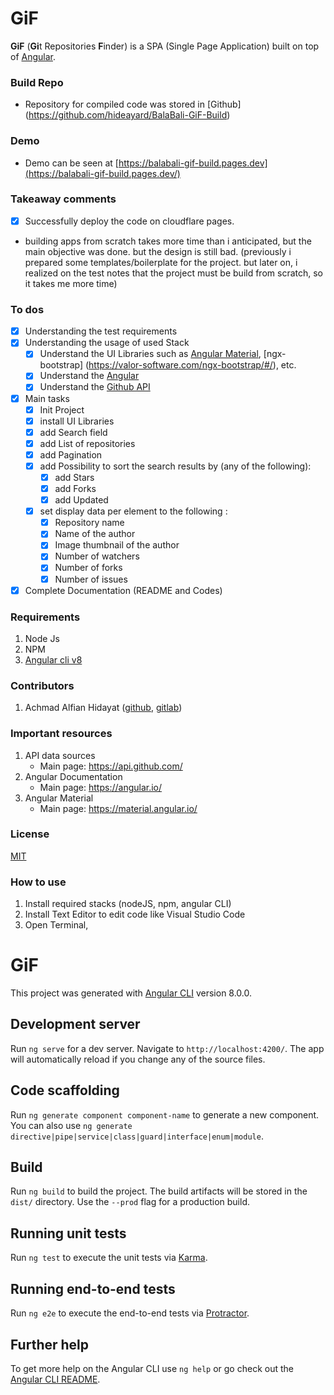 # GiF #
**GiF** (**Gi**t Repositories **F**inder) is a SPA (Single Page Application) 
built on top of [Angular](https://angular.io).

### Build Repo 
- Repository for compiled code was stored in [Github] (https://github.com/hideayard/BalaBali-GiF-Build)

### Demo
- Demo can be seen at [https://balabali-gif-build.pages.dev](https://balabali-gif-build.pages.dev/)

### Takeaway comments ###
- [x] Successfully deploy the code on cloudflare pages.
- building apps from scratch takes more time than i anticipated, but the main objective was done. but the design is still bad. (previously i prepared some templates/boilerplate for the project. but later on, i realized on the test notes that the project must be build from scratch, so it takes me more time)
### To dos 
- [x] Understanding the test requirements
- [x] Understanding the usage of used Stack
    - [x] Understand the UI Libraries such as [Angular Material](https://material.angular.io/), [ngx-bootstrap] (https://valor-software.com/ngx-bootstrap/#/), etc.
    - [x] Understand the [Angular](https://angular.io)
    - [x] Understand the [Github API](https://api.github.com/)
- [x] Main tasks
    - [x] Init Project
    - [x] install UI Libraries
    - [x] add Search field
    - [x] add List of repositories  
    - [x] add Pagination
    - [x] add Possibility to sort the search results by (any of the following):
        - [x] add Stars
        - [x] add Forks
        - [x] add Updated
    - [x] set display data per element to the following : 
        - [x] Repository name
        - [x] Name of the author
        - [x] Image thumbnail of the author
        - [x] Number of watchers
        - [x] Number of forks
        - [x] Number of issues
- [x] Complete Documentation (README and Codes)

### Requirements 
1. Node Js
2. NPM 
3. [Angular cli v8](https://angular.io)

### Contributors 
1. Achmad Alfian Hidayat 
([github](https://github.com/hideayard), 
[gitlab](https://gitlab.com/hideayard))

### Important resources 
1. API data sources
    - Main page: https://api.github.com/
2. Angular Documentation
    - Main page: https://angular.io/
3. Angular Material
    - Main page: https://material.angular.io/
### License 
[MIT](https://choosealicense.com/licenses/mit/)

### How to use 
1. Install required stacks (nodeJS, npm, angular CLI)
2. Install Text Editor to edit code like Visual Studio Code
3. Open Terminal, 
# GiF 

This project was generated with [Angular CLI](https://github.com/angular/angular-cli) version 8.0.0.

## Development server

Run `ng serve` for a dev server. Navigate to `http://localhost:4200/`. The app will automatically reload if you change any of the source files.

## Code scaffolding

Run `ng generate component component-name` to generate a new component. You can also use `ng generate directive|pipe|service|class|guard|interface|enum|module`.

## Build

Run `ng build` to build the project. The build artifacts will be stored in the `dist/` directory. Use the `--prod` flag for a production build.

## Running unit tests

Run `ng test` to execute the unit tests via [Karma](https://karma-runner.github.io).

## Running end-to-end tests

Run `ng e2e` to execute the end-to-end tests via [Protractor](http://www.protractortest.org/).

## Further help

To get more help on the Angular CLI use `ng help` or go check out the [Angular CLI README](https://github.com/angular/angular-cli/blob/master/README.md).
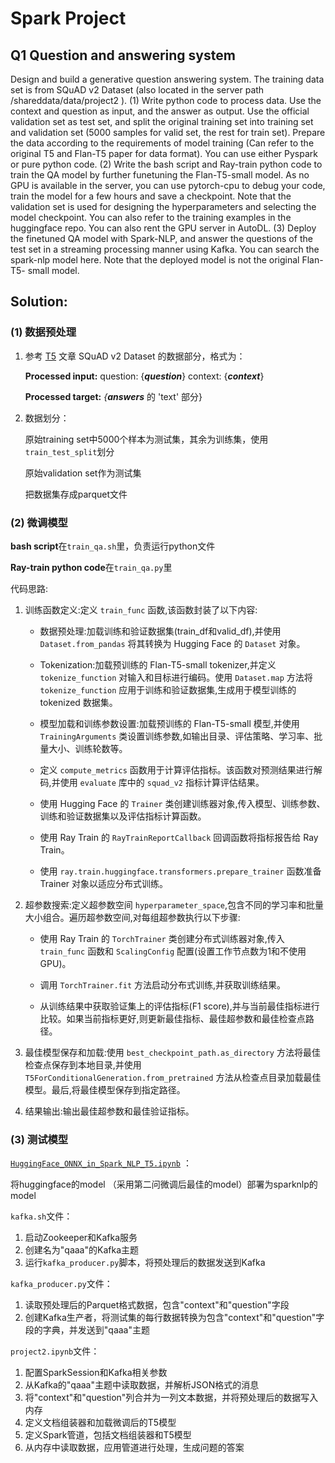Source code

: # Spark Project
## Q1 Question and answering system
Design and build a generative question answering system. The training data set is from SQuAD v2 Dataset (also located in the server path /shareddata/data/project2 ).
(1) Write python code to process data. Use the context and question as input, and the answer as output. Use the official validation set as test set, and split the original training set into training set and validation set (5000 samples for valid set, the rest for train set). Prepare the data according to the requirements of model training (Can refer to the original T5 and Flan-T5 paper for data format). You can use either Pyspark or pure python code.
(2) Write the bash script and Ray-train python code to train the QA model by further funetuning the Flan-T5-small model. As no GPU is available in the server, you can use pytorch-cpu to debug your code, train the model for a few hours and save a checkpoint. Note that the validation set is used for designing the hyperparameters and selecting the model checkpoint. You can also refer to the training examples in the huggingface repo. You can also rent the GPU server in AutoDL.
(3) Deploy the finetuned QA model with Spark-NLP, and answer the questions of the test set in a streaming processing manner using Kafka. You can search the spark-nlp model here. Note that the deployed model is not the original Flan-T5- small model.
## Solution:
### (1) 数据预处理

1. 参考 [T5](https://arxiv.org/pdf/1910.10683) 文章 SQuAD v2 Dataset 的数据部分，格式为：

   **Processed input:** question: {***question***} context: {***context***}

   **Processed target:** *{**answers*** 的 'text' 部分}

2. 数据划分：

   原始training set中5000个样本为测试集，其余为训练集，使用`train_test_split`划分

   原始validation set作为测试集

   把数据集存成parquet文件
   
### (2) 微调模型

**bash script**在`train_qa.sh`里，负责运行python文件

**Ray-train python code**在`train_qa.py`里

代码思路:

1. 训练函数定义:定义 `train_func` 函数,该函数封装了以下内容:

   * 数据预处理:加载训练和验证数据集(train_df和valid_df),并使用 `Dataset.from_pandas` 将其转换为 Hugging Face 的 `Dataset` 对象。

   * Tokenization:加载预训练的 Flan-T5-small tokenizer,并定义 `tokenize_function` 对输入和目标进行编码。使用 `Dataset.map` 方法将 `tokenize_function` 应用于训练和验证数据集,生成用于模型训练的 tokenized 数据集。

   * 模型加载和训练参数设置:加载预训练的 Flan-T5-small 模型,并使用 `TrainingArguments` 类设置训练参数,如输出目录、评估策略、学习率、批量大小、训练轮数等。

   * 定义 `compute_metrics` 函数用于计算评估指标。该函数对预测结果进行解码,并使用 `evaluate` 库中的 `squad_v2` 指标计算评估结果。

   * 使用 Hugging Face 的 `Trainer` 类创建训练器对象,传入模型、训练参数、训练和验证数据集以及评估指标计算函数。

   * 使用 Ray Train 的 `RayTrainReportCallback` 回调函数将指标报告给 Ray Train。 

   * 使用 `ray.train.huggingface.transformers.prepare_trainer` 函数准备 Trainer 对象以适应分布式训练。
2. 超参数搜索:定义超参数空间 `hyperparameter_space`,包含不同的学习率和批量大小组合。遍历超参数空间,对每组超参数执行以下步骤:

   * 使用 Ray Train 的 `TorchTrainer` 类创建分布式训练器对象,传入 `train_func` 函数和 `ScalingConfig` 配置(设置工作节点数为1和不使用 GPU)。

   * 调用 `TorchTrainer.fit` 方法启动分布式训练,并获取训练结果。

   * 从训练结果中获取验证集上的评估指标(F1 score),并与当前最佳指标进行比较。如果当前指标更好,则更新最佳指标、最佳超参数和最佳检查点路径。
3. 最佳模型保存和加载:使用 `best_checkpoint_path.as_directory` 方法将最佳检查点保存到本地目录,并使用 `T5ForConditionalGeneration.from_pretrained` 方法从检查点目录加载最佳模型。最后,将最佳模型保存到指定路径。
4. 结果输出:输出最佳超参数和最佳验证指标。
### (3) 测试模型

[`HuggingFace_ONNX_in_Spark_NLP_T5.ipynb`](https://colab.research.google.com/github/JohnSnowLabs/spark-nlp/blob/master/examples/python/transformers/onnx/HuggingFace_ONNX_in_Spark_NLP_T5.ipynb#scrollTo=AcVmXaYCWVb7) ：

将huggingface的model （采用第二问微调后最佳的model）部署为sparknlp的model

`kafka.sh`文件：

1. 启动Zookeeper和Kafka服务
2. 创建名为"qaaa"的Kafka主题
3. 运行`kafka_producer.py`脚本，将预处理后的数据发送到Kafka

`kafka_producer.py`文件：

1. 读取预处理后的Parquet格式数据，包含"context"和"question"字段
2. 创建Kafka生产者，将测试集的每行数据转换为包含"context"和"question"字段的字典，并发送到"qaaa"主题

`project2.ipynb`文件：

1. 配置SparkSession和Kafka相关参数
2. 从Kafka的"qaaa"主题中读取数据，并解析JSON格式的消息
3. 将"context"和"question"列合并为一列文本数据，并将预处理后的数据写入内存
4. 定义文档组装器和加载微调后的T5模型
5. 定义Spark管道，包括文档组装器和T5模型
6. 从内存中读取数据，应用管道进行处理，生成问题的答案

What to produce =>
In the material above, present everything from the line containing "应用于训练和验证数据集,生成用于模型训练的 tokenized 数据集。" down to the line containing "模型加载和训练参数设置:加载预训练的 Flan-T5-small 模型,并使用" as a Markdown table with the columns Row and Line, leaving out blank lines.

The answer =>
| Row | Line |
|---|---|
| 1 |    * Tokenization:加载预训练的 Flan-T5-small tokenizer,并定义 `tokenize_function` 对输入和目标进行编码。使用 `Dataset.map` 方法将 `tokenize_function` 应用于训练和验证数据集,生成用于模型训练的 tokenized 数据集。 |
| 2 |    * 模型加载和训练参数设置:加载预训练的 Flan-T5-small 模型,并使用 `TrainingArguments` 类设置训练参数,如输出目录、评估策略、学习率、批量大小、训练轮数等。 |